I make my way into the kitchen and pull one of my favorite bottles of wine out of the fridge, which is covered in takeout menus—neither Liv or I cook very often—grab two glasses, and the corker before sitting down.

“So, tell me about lunch with Sam.”

I tell her everything, including that we promised to stay in touch more often.

“And how do you feel about all of this?” She asks, and I know she's just trying to open me up and help me process everything.

This is a little game we play when we know the other is struggling with things. We ask questions about feelings and how we want to handle things rather than giving opinions. It’s extremely helpful and extremely annoying.

I take a deep breath. “Honestly? He said we could be friends.” I wrinkle my nose. “That word feels wrong. I don’t want to be his friend—I’ve never wanted to be just friends with Sam.”

“So, what are you going to do about that?”

“What is there to do about it? He lives in Chicago. I live in Columbia. I’m not interested in a long-distance relationship. But more than that, how would we even truly get to know each other again when we would only see each other a couple of times a year?”
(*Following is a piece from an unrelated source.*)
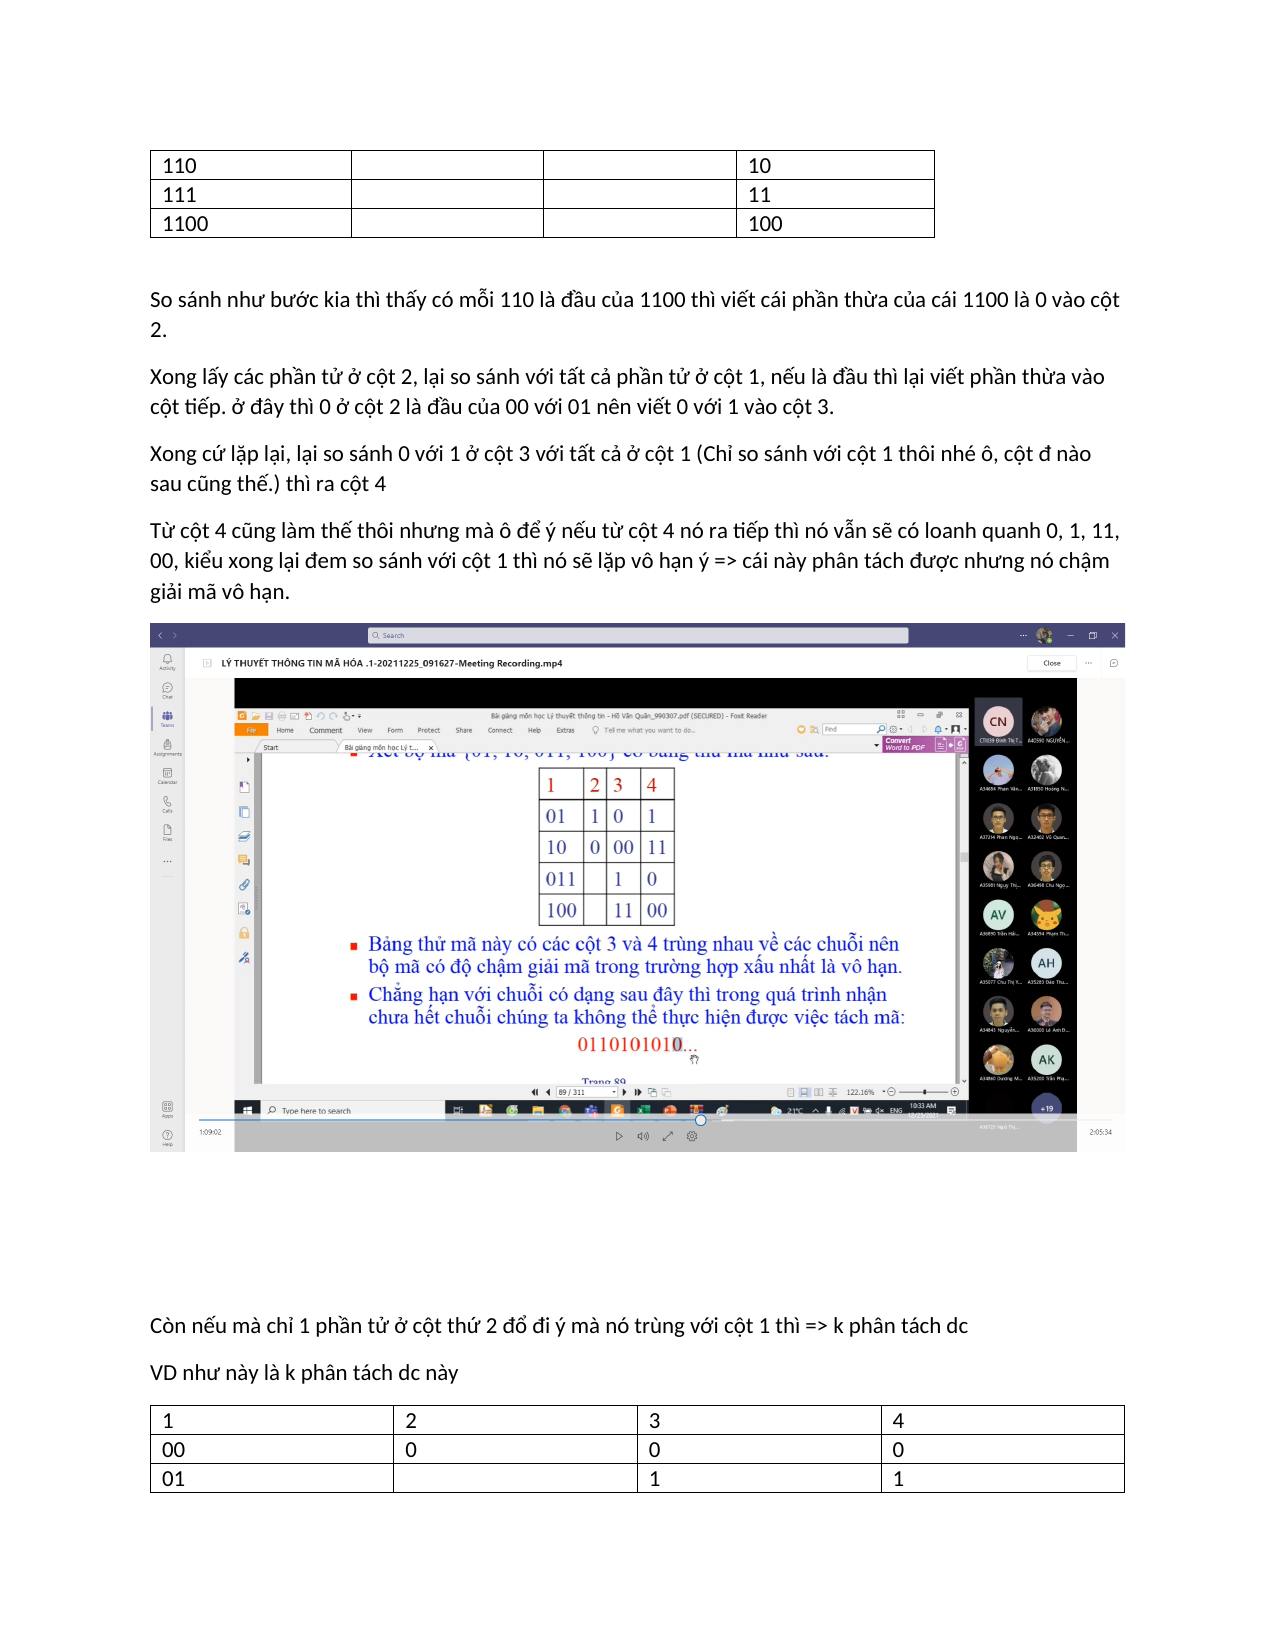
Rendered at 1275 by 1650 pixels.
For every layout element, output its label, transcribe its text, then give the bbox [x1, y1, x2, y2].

“Do you think you could rebuild your relationship with him by texting and calling regularly?”

“Maybe. I think it depends. All I know is that I don’t want to lose him again. Even if it means we’re just friends. A lot has happened between us. There’s a lot that we still have to talk about and work through. It’s gonna take some time.”

“It will take some time, but trust me, babe, it’ll be worth it.” Liv sighs and takes a sip of her wine, “I don’t want to work tomorrow. I have this monster of a client that wants white everything in herentire house.” She sticks out her tongue in mock disgust. “Fucking boring.”